• WHAT YOU HAVE TO DO: Put the text of the items below into a Markdown table with the columns "No." and "Line": one row per line, numbered in order, with blank lines skipped. Leave the pictures out of your answer.

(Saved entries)

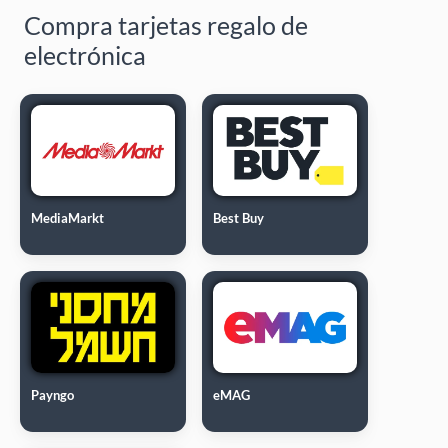
Compra tarjetas regalo de
electrónica
MediaMarkt
Best Buy
Payngo
eMAG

• RESPONSE TO THIS TASK:
| No. | Line |
|---|---|
| 1 | Compra tarjetas regalo de |
| 2 | electrónica |
| 3 | MediaMarkt |
| 4 | Best Buy |
| 5 | Payngo |
| 6 | eMAG |